The video stays on top of other application windows and offers a pause button, you can move the PIP window and place it anywhere on screen you like and continue to browse, meanwhile, the original video will inform you’ The video is playing in picture-in-picture mode’.
Chrome picture in Picture vs Opera Video Pop Out
1. Lacks a proper button to initiate Picture in Picture mode, Video Popout in Opera offers a button.
2. Supports YouTube only, whereas Opera’s works in Vimeo and Dailymotion also.
3. Chrome offers Play/Pause control only whereas Opera’ Video Pop Out player has its own controls. For instance, including to play/pause button, the player offers Volume Control also.
How happy are you with Picture in Picture feature in Chrome browser?
It’s probably too limited too use at the moment. without playback controls
Opera’s is definitely better. But the extension “Separate Window” for Chrome provides all of the features of the web player.

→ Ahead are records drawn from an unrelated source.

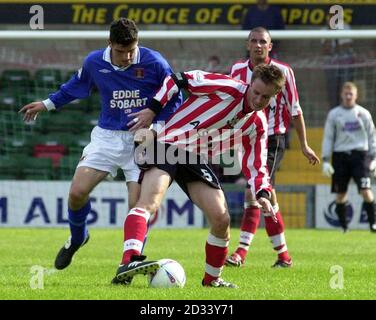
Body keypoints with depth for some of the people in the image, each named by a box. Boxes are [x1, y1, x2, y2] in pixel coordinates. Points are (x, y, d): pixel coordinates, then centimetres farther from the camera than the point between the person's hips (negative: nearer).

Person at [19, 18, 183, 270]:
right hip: (107, 135, 3)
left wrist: (154, 114, -17)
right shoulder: (94, 62, -3)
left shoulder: (154, 63, -12)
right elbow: (76, 86, 20)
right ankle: (77, 239, 23)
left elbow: (175, 97, -1)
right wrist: (48, 104, 26)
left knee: (138, 204, -13)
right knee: (77, 192, -8)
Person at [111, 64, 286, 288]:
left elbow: (255, 164, 11)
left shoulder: (257, 125, 7)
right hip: (168, 143, -6)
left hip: (196, 160, 7)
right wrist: (152, 109, -16)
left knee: (221, 219, -3)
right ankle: (128, 263, -47)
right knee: (149, 202, -30)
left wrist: (262, 193, -8)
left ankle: (212, 279, 20)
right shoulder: (227, 88, -12)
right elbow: (177, 80, -9)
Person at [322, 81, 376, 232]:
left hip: (359, 154, -1)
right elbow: (328, 138, 9)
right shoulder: (333, 114, 8)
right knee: (340, 193, 2)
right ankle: (343, 225, 12)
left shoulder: (363, 113, 8)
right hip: (340, 156, 1)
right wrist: (325, 160, 2)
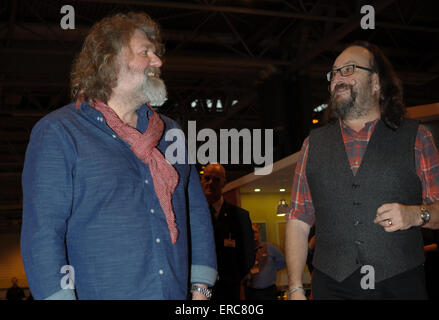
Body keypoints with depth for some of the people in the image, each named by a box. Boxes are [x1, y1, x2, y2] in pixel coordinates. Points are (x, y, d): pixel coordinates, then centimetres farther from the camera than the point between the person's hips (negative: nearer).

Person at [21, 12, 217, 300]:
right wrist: (59, 296, -19)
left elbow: (197, 214, 12)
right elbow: (41, 233, -11)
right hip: (98, 293, -5)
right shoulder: (58, 132, -5)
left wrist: (200, 288, 4)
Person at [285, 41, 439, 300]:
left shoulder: (416, 137, 4)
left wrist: (417, 214, -17)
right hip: (331, 288, 2)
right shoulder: (314, 144, 10)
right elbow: (298, 222, 6)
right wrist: (295, 289, -2)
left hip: (400, 287, -1)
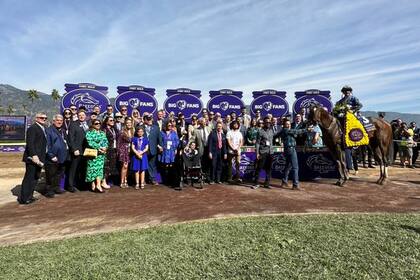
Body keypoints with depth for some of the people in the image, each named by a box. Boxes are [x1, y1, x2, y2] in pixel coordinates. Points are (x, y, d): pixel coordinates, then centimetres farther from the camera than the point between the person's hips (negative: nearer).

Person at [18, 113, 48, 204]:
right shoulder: (32, 128, -10)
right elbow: (30, 143, -19)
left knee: (35, 178, 14)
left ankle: (29, 196, 24)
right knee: (29, 178, -1)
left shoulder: (43, 129, 17)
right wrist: (33, 155, -26)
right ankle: (23, 198, 9)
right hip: (33, 158, -9)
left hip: (39, 158, 9)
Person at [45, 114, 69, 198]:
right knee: (50, 175, 2)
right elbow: (47, 145, -13)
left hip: (62, 157, 7)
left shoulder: (63, 130, 15)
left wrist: (66, 153, 13)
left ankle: (56, 188, 30)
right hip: (52, 159, -7)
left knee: (59, 175, 17)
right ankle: (49, 190, 13)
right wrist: (51, 156, -17)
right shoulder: (48, 130, -8)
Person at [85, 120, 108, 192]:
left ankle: (98, 185, -3)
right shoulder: (89, 133, 0)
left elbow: (106, 141, 9)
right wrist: (99, 148, -19)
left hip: (101, 154, 5)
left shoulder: (102, 133, 17)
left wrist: (104, 148, -12)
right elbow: (90, 143, -13)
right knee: (93, 168, -2)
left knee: (100, 168, -1)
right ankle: (93, 185, 5)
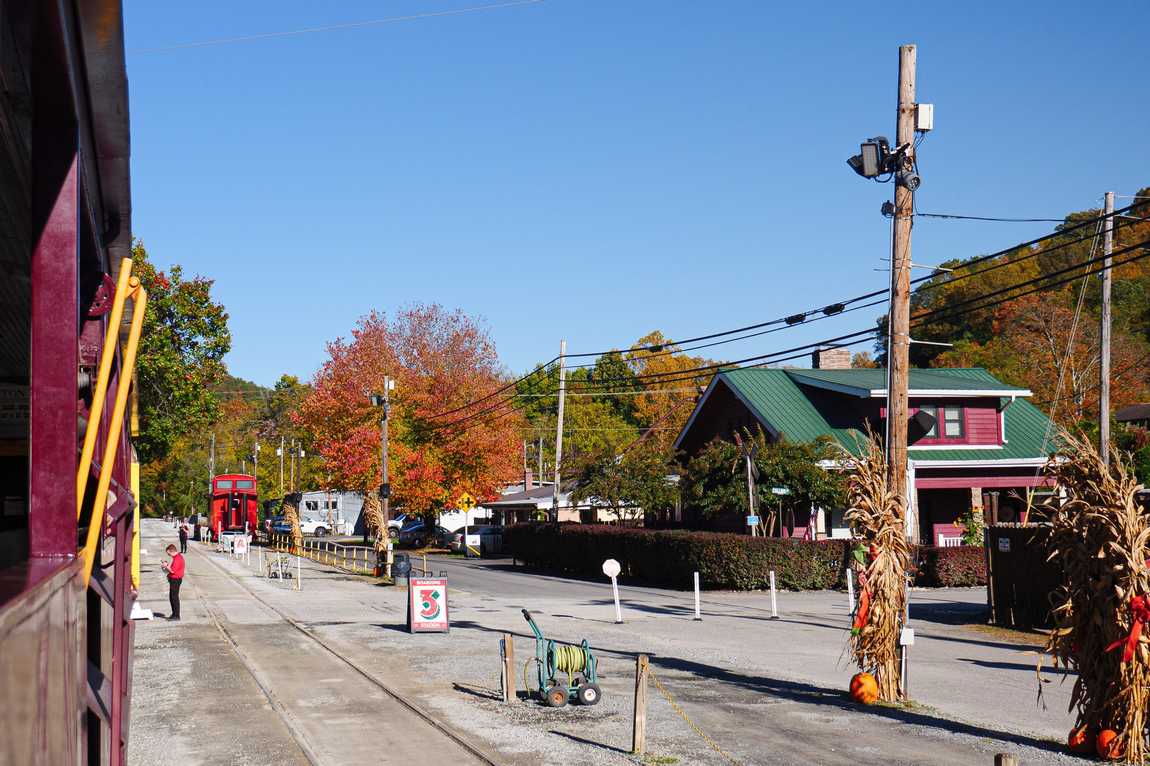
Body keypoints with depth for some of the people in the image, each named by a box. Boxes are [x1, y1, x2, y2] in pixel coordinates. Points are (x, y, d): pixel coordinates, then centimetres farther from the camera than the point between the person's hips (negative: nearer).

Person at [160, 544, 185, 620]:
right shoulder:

Combined with something like DeskPins to keep it on top makes it another solution.
Opera’s is more appropriate for the average end user, whereas Google has pretty much opted to only open the gate, leaving extension developers to push you through it. Sadly, even power users like myself can’t seem to find ways to easily match Opera’s feature set using Chrome’s official way of doing things.
Shame, that. Usually official ways of doing things require less fidgeting, are generally tested for good performance. I wouldn’t expect other extensions that try a hacky, less elegant way around this to care much about the end user’s performance.